Biden’s White House published a statement of administrative policy Wednesday saying the administration opposed the passage of the Financial Innovation and Technology for the 21st Century Act, citing concerns over a lack of investor protections should it make its way through Congress. The bill also suggested the White House would want to work with Congress on future legislation addressing the crypto markets, in contrast with previous statements from Securities and Exchange Commission Chair Gary Gensler, who has repeatedly said he does not believe the industry needs additional legislation specific to crypto.

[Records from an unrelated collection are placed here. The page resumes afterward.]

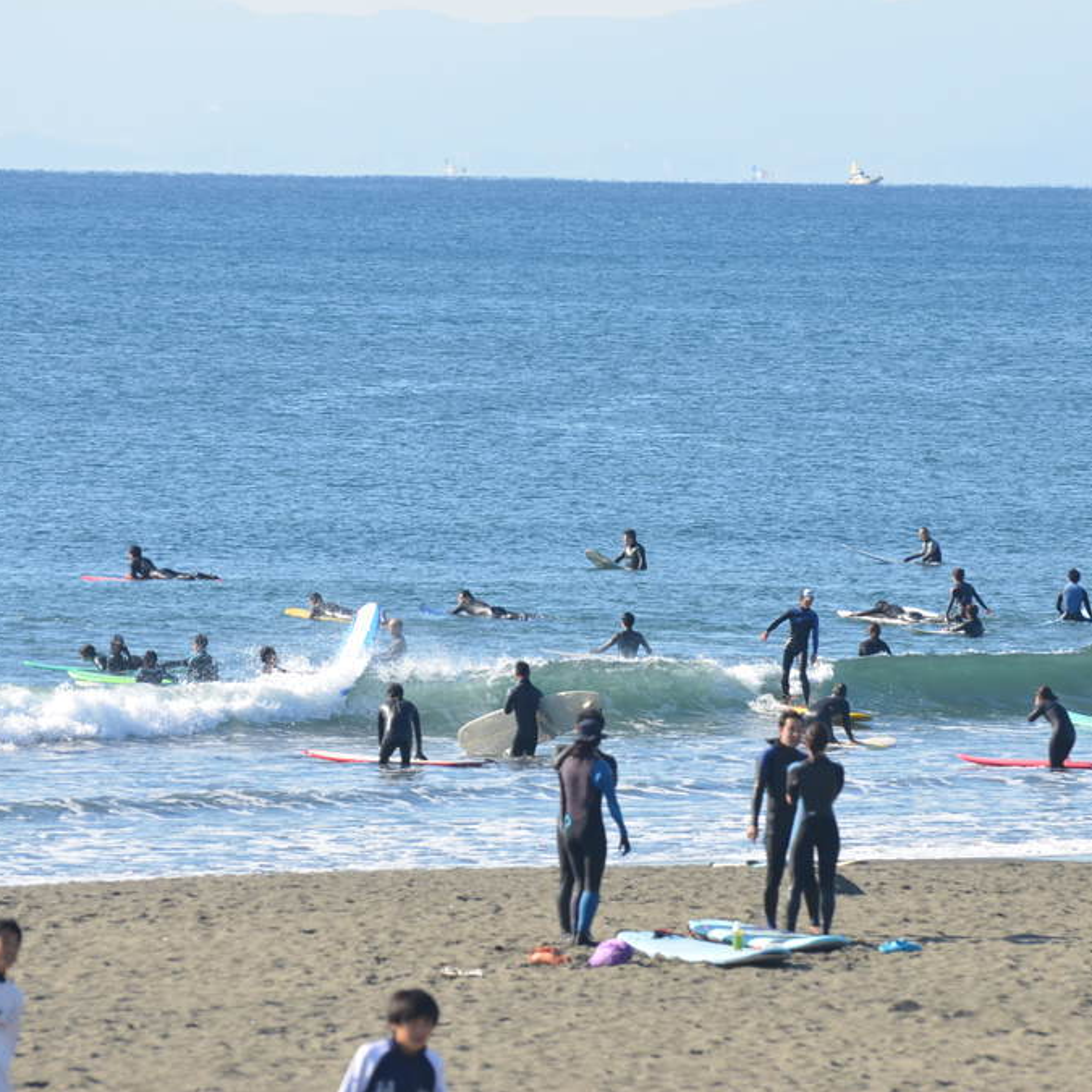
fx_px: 11706
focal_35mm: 328
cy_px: 545
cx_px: 689
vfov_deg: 5.3
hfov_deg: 5.3
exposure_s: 1/1600
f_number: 5.6
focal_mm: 170
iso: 400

“The Administration is eager to work with Congress to ensure a comprehensive and balanced regulatory framework for digital assets, building on existing authorities, which will promote the responsible development of digital assets and payment innovation and help reinforce United States leadership in the global financial system,” the statement said. “H.R. 4763 in its current form lacks sufficient protections for consumers and investors who engage in certain digital asset transactions.”

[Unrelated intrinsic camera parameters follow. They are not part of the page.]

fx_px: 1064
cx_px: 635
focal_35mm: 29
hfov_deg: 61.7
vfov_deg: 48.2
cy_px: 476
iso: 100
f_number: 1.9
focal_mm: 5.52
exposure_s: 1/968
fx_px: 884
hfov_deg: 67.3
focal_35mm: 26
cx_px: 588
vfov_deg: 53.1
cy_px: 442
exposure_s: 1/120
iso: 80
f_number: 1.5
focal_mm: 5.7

This is the second statement of administrative policy the administration has published in recent weeks, after threatening a veto against a bill looking to overturn controversial SEC accounting guidance. That bill sailed through the House and Senate.

The statement came hours after the SEC’s Gensler published his own opposing statement on the legislation, saying it would harm the regulator’s efforts to police traditional capital markets as well as crypto markets.

FIT21 would redefine how securities issuers have to comply with existing federal law and Supreme Court precedent, the SEC chair said in his statement.

The bill’s advocates say U.S. law doesn’t allow for crypto companies to operate without the threat of civil litigation, a view Gensler described as these companies trying to get out of meeting disclosure and other compliance requirements for securities issuer.

The bill would create a new definition specific to digital assets, to identify when they’re securities or digital commodities and whether the SEC or Commodity Futures Trading Commission should be the primary spot market regulator. The full House is set to take up the bill later Wednesday, with a vote scheduled for this afternoon.

The House is still set to discuss and vote on H.R. 5403, the Central Bank Digital Currency (CBDC) Anti-Surveillance State Act, which would prohibit the Federal Reserve from issuing a digital dollar through intermediaries. Democratic Party leadership reportedly said on May 21 that it was not in favor of its members voting to pass the anti-CBDC bill or the FIT21 bill, but it would not whip against the legislation.

Crypto-related legislation and the SEC’s pending decision on a spot Ether exchange-traded fund comes as the United States moves deeper into an election year, with digital assets on many voters’ minds. President Joe Biden and former President Donald Trump, the presumptive candidates for the Democratic and Republican Parties in 2024, have agreed to two debates on June 27 and Sept. 10.